**Assignment**
Return the data exactly, with all pictures removed.

Dataset entries:
•••
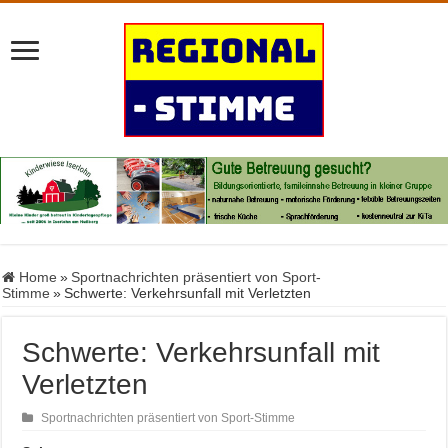
Home
»
Sportnachrichten präsentiert von Sport-
Stimme
»
Schwerte: Verkehrsunfall mit Verletzten
Schwerte: Verkehrsunfall mit
Verletzten
Sportnachrichten präsentiert von Sport-Stimme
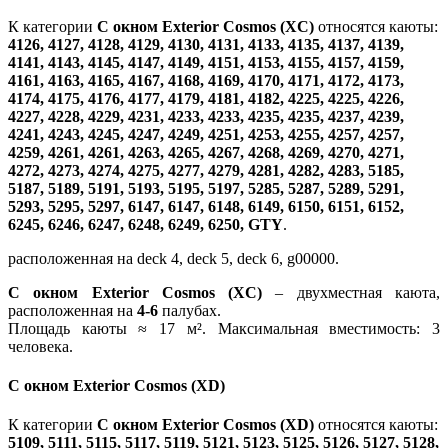
К категории
С окном Exterior Cosmos (XC)
относятся каюты:
4126, 4127, 4128, 4129, 4130, 4131, 4133, 4135, 4137, 4139,
4141, 4143, 4145, 4147, 4149, 4151, 4153, 4155, 4157, 4159,
4161, 4163, 4165, 4167, 4168, 4169, 4170, 4171, 4172, 4173,
4174, 4175, 4176, 4177, 4179, 4181, 4182, 4225, 4225, 4226,
4227, 4228, 4229, 4231, 4233, 4233, 4235, 4235, 4237, 4239,
4241, 4243, 4245, 4247, 4249, 4251, 4253, 4255, 4257, 4257,
4259, 4261, 4261, 4263, 4265, 4267, 4268, 4269, 4270, 4271,
4272, 4273, 4274, 4275, 4277, 4279, 4281, 4282, 4283, 5185,
5187, 5189, 5191, 5193, 5195, 5197, 5285, 5287, 5289, 5291,
5293, 5295, 5297, 6147, 6147, 6148, 6149, 6150, 6151, 6152,
6245, 6246, 6247, 6248, 6249, 6250, GTY
.
расположенная на deck 4, deck 5, deck 6, g00000.
С окном Exterior Cosmos (XC)
– двухместная каюта,
расположенная на
4-6
палубах.
Площадь каюты ≈ 17 м². Максимальная вместимость: 3
человека.
С окном Exterior Cosmos (XD)
К категории
С окном Exterior Cosmos (XD)
относятся каюты:
5109, 5111, 5115, 5117, 5119, 5121, 5123, 5125, 5126, 5127, 5128,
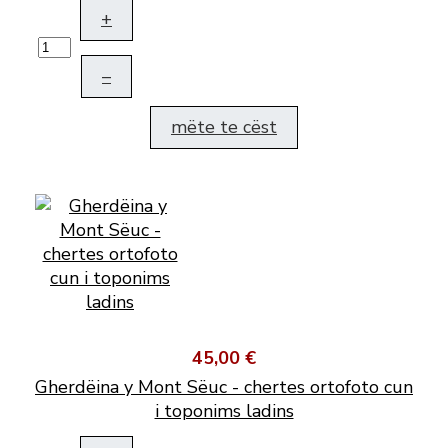
+
–
mëte te cëst
45,00 €
Gherdëina y Mont Sëuc - chertes ortofoto cun
i toponims ladins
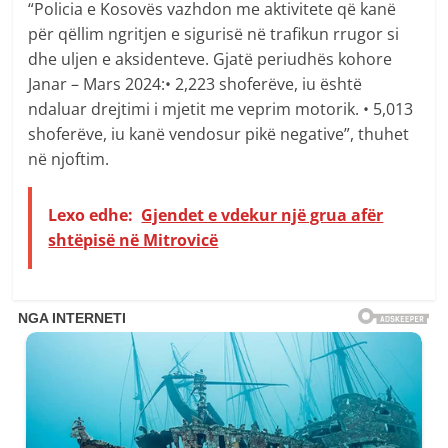
“Policia e Kosovës vazhdon me aktivitete që kanë
për qëllim ngritjen e sigurisë në trafikun rrugor si
dhe uljen e aksidenteve. Gjatë periudhës kohore
Janar – Mars 2024:• 2,223 shoferëve, iu është
ndaluar drejtimi i mjetit me veprim motorik. • 5,013
shoferëve, iu kanë vendosur pikë negative”, thuhet
në njoftim.
Lexo edhe:
Gjendet e vdekur një grua afër
shtëpisë në Mitrovicë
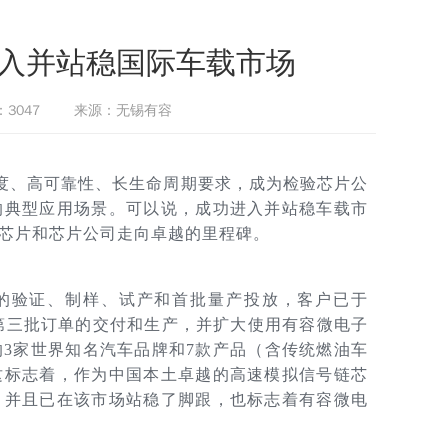
入并站稳国际车载市场
3047
来源：无锡有容
度、高可靠性、长生命周期要求，成为检验芯片公
的典型应用场景。可以说，成功进入并站稳车载市
芯片和芯片公司走向卓越的里程碑。
严格的验证、制样、试产和首批量产投放，客户已于
批和第三批订单的交付和生产，并扩大使用有容微电子
3家世界知名汽车品牌和7款产品（含传统燃油车
这标志着，作为中国本土卓越的高速模拟信号链芯
，并且已在该市场站稳了脚跟，也标志着有容微电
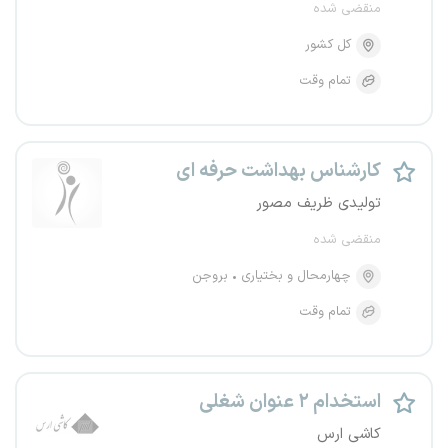
منقضی شده
کل کشور
تمام وقت
کارشناس بهداشت حرفه ای
تولیدی ظریف مصور
منقضی شده
چهارمحال و بختیاری
بروجن
تمام وقت
استخدام ۲ عنوان شغلی
کاشی ارس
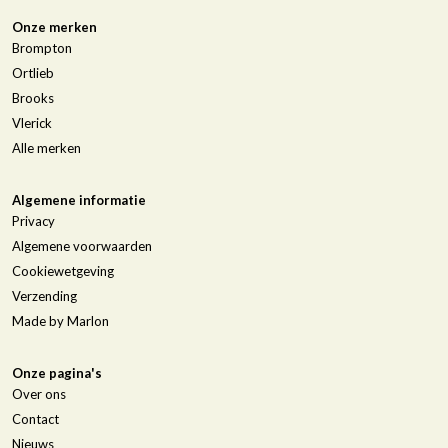
Onze merken
Brompton
Ortlieb
Brooks
Vlerick
Alle merken
Algemene informatie
Privacy
Algemene voorwaarden
Cookiewetgeving
Verzending
Made by Marlon
Onze pagina's
Over ons
Contact
Nieuws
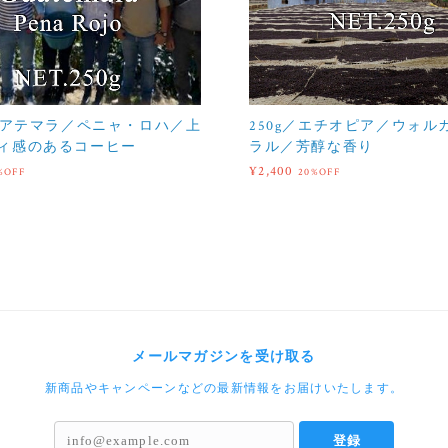
／グアテマラ／ペニャ・ロハ／上
250g／エチオピア／ウォル
ィ感のあるコーヒー
ラル／芳醇な香り
¥2,400
%OFF
20%OFF
メールマガジンを受け取る
新商品やキャンペーンなどの最新情報をお届けいたします。
登録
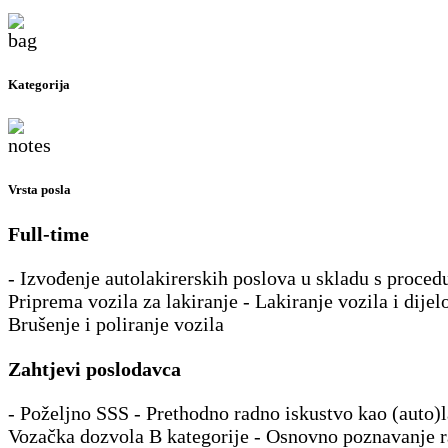
Kategorija
Vrsta posla
Full-time
- Izvođenje autolakirerskih poslova u skladu s proced
Priprema vozila za lakiranje - Lakiranje vozila i dijel
Brušenje i poliranje vozila
Zahtjevi poslodavca
- Poželjno SSS - Prethodno radno iskustvo kao (auto)l
Vozačka dozvola B kategorije - Osnovno poznavanje r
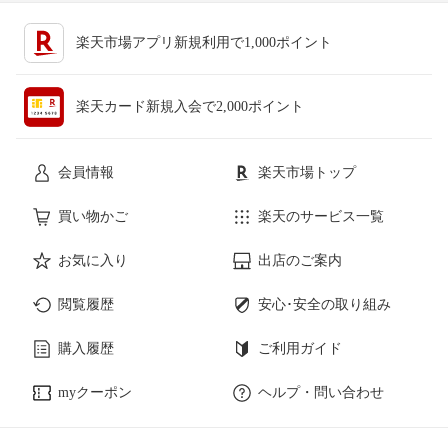
楽天市場アプリ新規利用で1,000ポイント
楽天カード新規入会で2,000ポイント
会員情報
楽天市場トップ
買い物かご
楽天のサービス一覧
お気に入り
出店のご案内
閲覧履歴
安心･安全の取り組み
購入履歴
ご利用ガイド
myクーポン
ヘルプ・問い合わせ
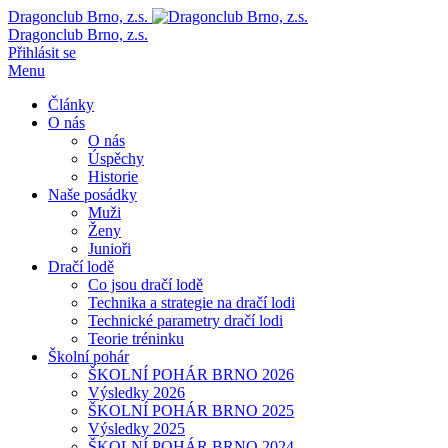
Dragonclub Brno, z.s.
Dragonclub Brno, z.s.
Přihlásit se
Menu
Články
O nás
O nás
Úspěchy
Historie
Naše posádky
Muži
Ženy
Junioři
Dračí lodě
Co jsou dračí lodě
Technika a strategie na dračí lodi
Technické parametry dračí lodi
Teorie tréninku
Školní pohár
ŠKOLNÍ POHÁR BRNO 2026
Výsledky 2026
ŠKOLNÍ POHÁR BRNO 2025
Výsledky 2025
ŠKOLNÍ POHÁR BRNO 2024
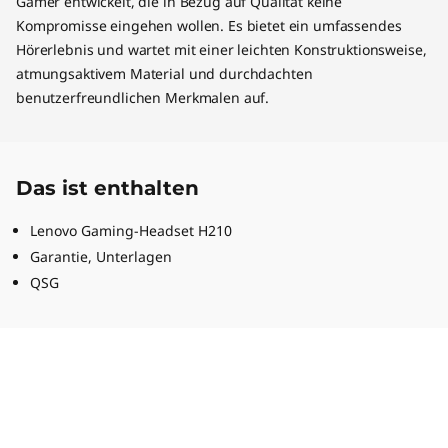
Gamer entwickelt, die in Bezug auf Qualität keine
Kompromisse eingehen wollen. Es bietet ein umfassendes
Hörerlebnis und wartet mit einer leichten Konstruktionsweise,
atmungsaktivem Material und durchdachten
benutzerfreundlichen Merkmalen auf.
Das ist enthalten
Lenovo Gaming-Headset H210
Garantie, Unterlagen
QSG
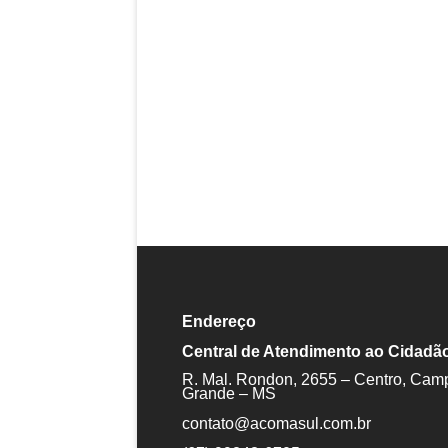
Endereço
Central de Atendimento ao Cidadã
R. Mal. Rondon, 2655 – Centro, Cam
Grande – MS
contato@acomasul.com.br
•••
**Result**
Home
»
Sportnachrichten präsentiert von Sport-
Stimme
»
Schwerte: Verkehrsunfall mit Verletzten
Schwerte: Verkehrsunfall mit
Verletzten
Sportnachrichten präsentiert von Sport-Stimme
К категории
С окном Exterior Cosmos (XC)
относятся каюты:
4126, 4127, 4128, 4129, 4130, 4131, 4133, 4135, 4137, 4139,
4141, 4143, 4145, 4147, 4149, 4151, 4153, 4155, 4157, 4159,
4161, 4163, 4165, 4167, 4168, 4169, 4170, 4171, 4172, 4173,
4174, 4175, 4176, 4177, 4179, 4181, 4182, 4225, 4225, 4226,
4227, 4228, 4229, 4231, 4233, 4233, 4235, 4235, 4237, 4239,
4241, 4243, 4245, 4247, 4249, 4251, 4253, 4255, 4257, 4257,
4259, 4261, 4261, 4263, 4265, 4267, 4268, 4269, 4270, 4271,
4272, 4273, 4274, 4275, 4277, 4279, 4281, 4282, 4283, 5185,
5187, 5189, 5191, 5193, 5195, 5197, 5285, 5287, 5289, 5291,
5293, 5295, 5297, 6147, 6147, 6148, 6149, 6150, 6151, 6152,
6245, 6246, 6247, 6248, 6249, 6250, GTY
.
расположенная на deck 4, deck 5, deck 6, g00000.
С окном Exterior Cosmos (XC)
– двухместная каюта,
расположенная на
4-6
палубах.
Площадь каюты ≈ 17 м². Максимальная вместимость: 3
человека.
С окном Exterior Cosmos (XD)
К категории
С окном Exterior Cosmos (XD)
относятся каюты:
5109, 5111, 5115, 5117, 5119, 5121, 5123, 5125, 5126, 5127, 5128,
+
–
mëte te cëst
45,00 €
Gherdëina y Mont Sëuc - chertes ortofoto cun
i toponims ladins
“Policia e Kosovës vazhdon me aktivitete që kanë
për qëllim ngritjen e sigurisë në trafikun rrugor si
dhe uljen e aksidenteve. Gjatë periudhës kohore
Janar – Mars 2024:• 2,223 shoferëve, iu është
ndaluar drejtimi i mjetit me veprim motorik. • 5,013
shoferëve, iu kanë vendosur pikë negative”, thuhet
në njoftim.
Lexo edhe:
Gjendet e vdekur një grua afër
shtëpisë në Mitrovicë
入并站稳国际车载市场
3047
来源：无锡有容
度、高可靠性、长生命周期要求，成为检验芯片公
的典型应用场景。可以说，成功进入并站稳车载市
芯片和芯片公司走向卓越的里程碑。
严格的验证、制样、试产和首批量产投放，客户已于
批和第三批订单的交付和生产，并扩大使用有容微电子
3家世界知名汽车品牌和7款产品（含传统燃油车
这标志着，作为中国本土卓越的高速模拟信号链芯
，并且已在该市场站稳了脚跟，也标志着有容微电
منقضی شده
کل کشور
تمام وقت
کارشناس بهداشت حرفه ای
تولیدی ظریف مصور
منقضی شده
چهارمحال و بختیاری
بروجن
تمام وقت
استخدام ۲ عنوان شغلی
کاشی ارس
Onze merken
Brompton
Ortlieb
Brooks
Vlerick
Alle merken
Algemene informatie
Privacy
Algemene voorwaarden
Cookiewetgeving
Verzending
Made by Marlon
Onze pagina's
Over ons
Contact
Nieuws
／グアテマラ／ペニャ・ロハ／上
250g／エチオピア／ウォル
ィ感のあるコーヒー
ラル／芳醇な香り
¥2,400
%OFF
20%OFF
メールマガジンを受け取る
新商品やキャンペーンなどの最新情報をお届けいたします。
登録
Kategorija
Vrsta posla
Full-time
- Izvođenje autolakirerskih poslova u skladu s proced
Priprema vozila za lakiranje - Lakiranje vozila i dijel
Brušenje i poliranje vozila
Zahtjevi poslodavca
- Poželjno SSS - Prethodno radno iskustvo kao (auto)l
Vozačka dozvola B kategorije - Osnovno poznavanje r
楽天市場アプリ新規利用で1,000ポイント
楽天カード新規入会で2,000ポイント
会員情報
楽天市場トップ
買い物かご
楽天のサービス一覧
お気に入り
出店のご案内
閲覧履歴
安心･安全の取り組み
購入履歴
ご利用ガイド
myクーポン
ヘルプ・問い合わせ
Dragonclub Brno, z.s.
Dragonclub Brno, z.s.
Přihlásit se
Menu
Články
O nás
O nás
Úspěchy
Historie
Naše posádky
Muži
Ženy
Junioři
Dračí lodě
Co jsou dračí lodě
Technika a strategie na dračí lodi
Technické parametry dračí lodi
Teorie tréninku
Školní pohár
ŠKOLNÍ POHÁR BRNO 2026
Výsledky 2026
ŠKOLNÍ POHÁR BRNO 2025
Výsledky 2025
ŠKOLNÍ POHÁR BRNO 2024
Gamer entwickelt, die in Bezug auf Qualität keine
Kompromisse eingehen wollen. Es bietet ein umfassendes
Hörerlebnis und wartet mit einer leichten Konstruktionsweise,
atmungsaktivem Material und durchdachten
benutzerfreundlichen Merkmalen auf.
Das ist enthalten
Lenovo Gaming-Headset H210
Garantie, Unterlagen
QSG
Endereço
Central de Atendimento ao Cidadã
R. Mal. Rondon, 2655 – Centro, Cam
Grande – MS
contato@acomasul.com.br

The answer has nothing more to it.